▸ **Task prompt**
Copy nothing but the text: reproduce each line of the listing exactly and leave the pictures out.

▸ **Data supplied**
-- Opening Marker --

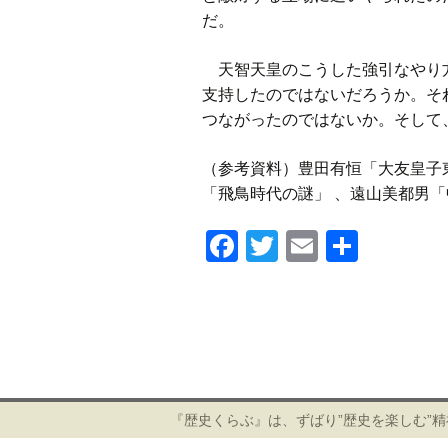
だ。
天智天皇のこうした強引なやり方
支持したのではないだろうか。そ
つながったのではないか。そして
（参考資料）豊田有恒「大友皇子
「飛鳥時代の謎」 、遠山美都男
F
T
E
共
a
wi
m
有
c
tt
ail
e
er
投
b
稿
ナ
o
ビ
『歴史くらぶ』は、ずばり”歴史を楽しむ”
o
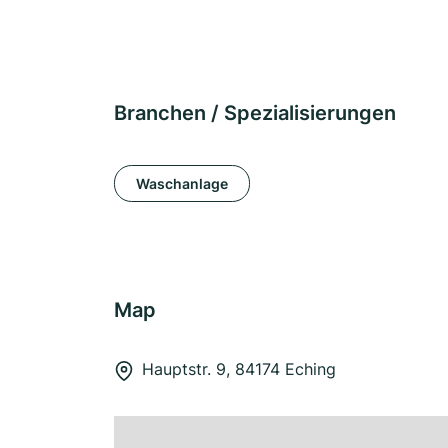
Branchen / Spezialisierungen
Waschanlage
Map
Hauptstr. 9, 84174 Eching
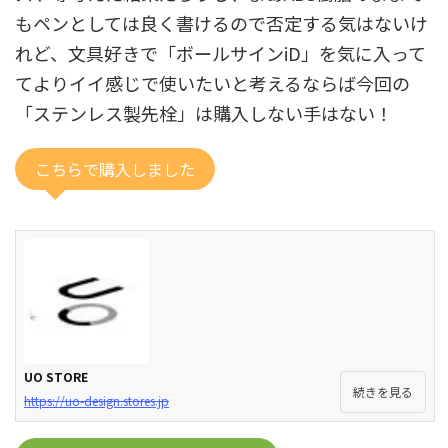
もペンとしては良く書けるので否定する気はないけ
れど、文具好きで「ボールサインiD」を気に入って
てよりイイ感じで使いたいと考えるならば今回の
「ステンレス製先栓」は購入しない手はない！
こちらで購入しました
UO STORE
続きを見る
https://uo-design.stores.jp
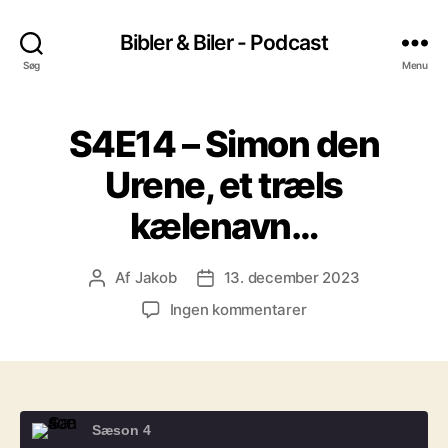
Bibler & Biler - Podcast
Søg
Menu
S4E14 – Simon den
Urene, et træls
kælenavn…
Af
Jakob
13. december 2023
Indlægsforfatter
Indlægsdato
til
Ingen kommentarer
S4E14
–
Simon
den
Urene,
Sæson 4
et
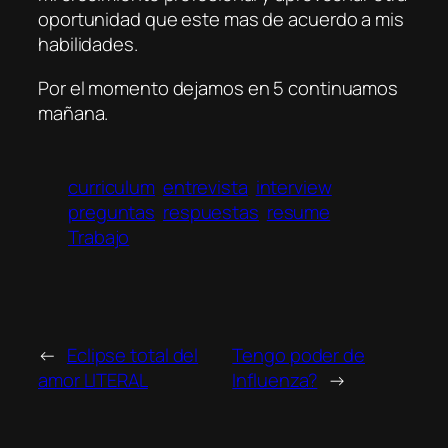
oportunidad que este mas de acuerdo a mis
habilidades.
Por el momento dejamos en 5 continuamos
mañana.
curriculum
entrevista
interview
preguntas
respuestas
resume
Trabajo
←
Eclipse total del
Tengo poder de
amor LITERAL
Influenza?
→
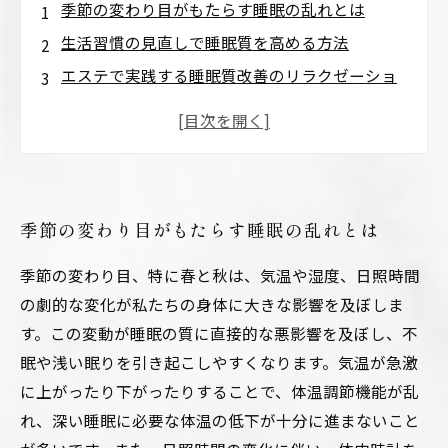
季節の変わり目がもたらす睡眠の乱れとは
生活習慣の見直しで睡眠質を高める方法
エステで実践する睡眠質改善のリラクゼーショ
ン技術
自然のリズムに合わせた生活リズムの調整法
快適な睡眠を叶える季節の変わり目のセルフケ
アまとめ
季節の変わり目がもたらす睡眠の乱れとは
季節の変わり目、特に春と秋は、気温や湿度、日照時間
の劇的な変化が私たちの身体に大きな影響を及ぼしま
す。この変動が睡眠の質に直接的な悪影響を及ぼし、不
眠や浅い眠りを引き起こしやすくなります。気温が急激
に上がったり下がったりすることで、体温調節機能が乱
れ、深い睡眠に必要な体温の低下が十分に進まないこと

-- Closing Marker --

▸ **Reply to the task**
だ。
天智天皇のこうした強引なやり方
支持したのではないだろうか。そ
つながったのではないか。そして
（参考資料）豊田有恒「大友皇子
「飛鳥時代の謎」 、遠山美都男
F
T
E
共
a
wi
m
有
c
tt
ail
e
er
投
b
稿
ナ
o
ビ
『歴史くらぶ』は、ずばり”歴史を楽しむ”
o
Branchen / Spezialisierungen
Waschanlage
Map
Hauptstr. 9, 84174 Eching
もペンとしては良く書けるので否定する気はないけ
れど、文具好きで「ボールサインiD」を気に入って
てよりイイ感じで使いたいと考えるならば今回の
「ステンレス製先栓」は購入しない手はない！
こちらで購入しました
UO STORE
続きを見る
https://uo-design.stores.jp
Bibler & Biler - Podcast
Søg
Menu
S4E14 – Simon den
Urene, et træls
kælenavn…
Af
Jakob
13. december 2023
Indlægsforfatter
Indlægsdato
til
Ingen kommentarer
S4E14
–
Simon
den
Urene,
Sæson 4
et
oportunidad que este mas de acuerdo a mis
habilidades.
Por el momento dejamos en 5 continuamos
mañana.
curriculum
entrevista
interview
preguntas
respuestas
resume
Trabajo
←
Eclipse total del
Tengo poder de
amor LITERAL
Influenza?
→
季節の変わり目がもたらす睡眠の乱れとは
生活習慣の見直しで睡眠質を高める方法
エステで実践する睡眠質改善のリラクゼーショ
ン技術
自然のリズムに合わせた生活リズムの調整法
快適な睡眠を叶える季節の変わり目のセルフケ
アまとめ
季節の変わり目がもたらす睡眠の乱れとは
季節の変わり目、特に春と秋は、気温や湿度、日照時間
の劇的な変化が私たちの身体に大きな影響を及ぼしま
す。この変動が睡眠の質に直接的な悪影響を及ぼし、不
眠や浅い眠りを引き起こしやすくなります。気温が急激
に上がったり下がったりすることで、体温調節機能が乱
れ、深い睡眠に必要な体温の低下が十分に進まないこと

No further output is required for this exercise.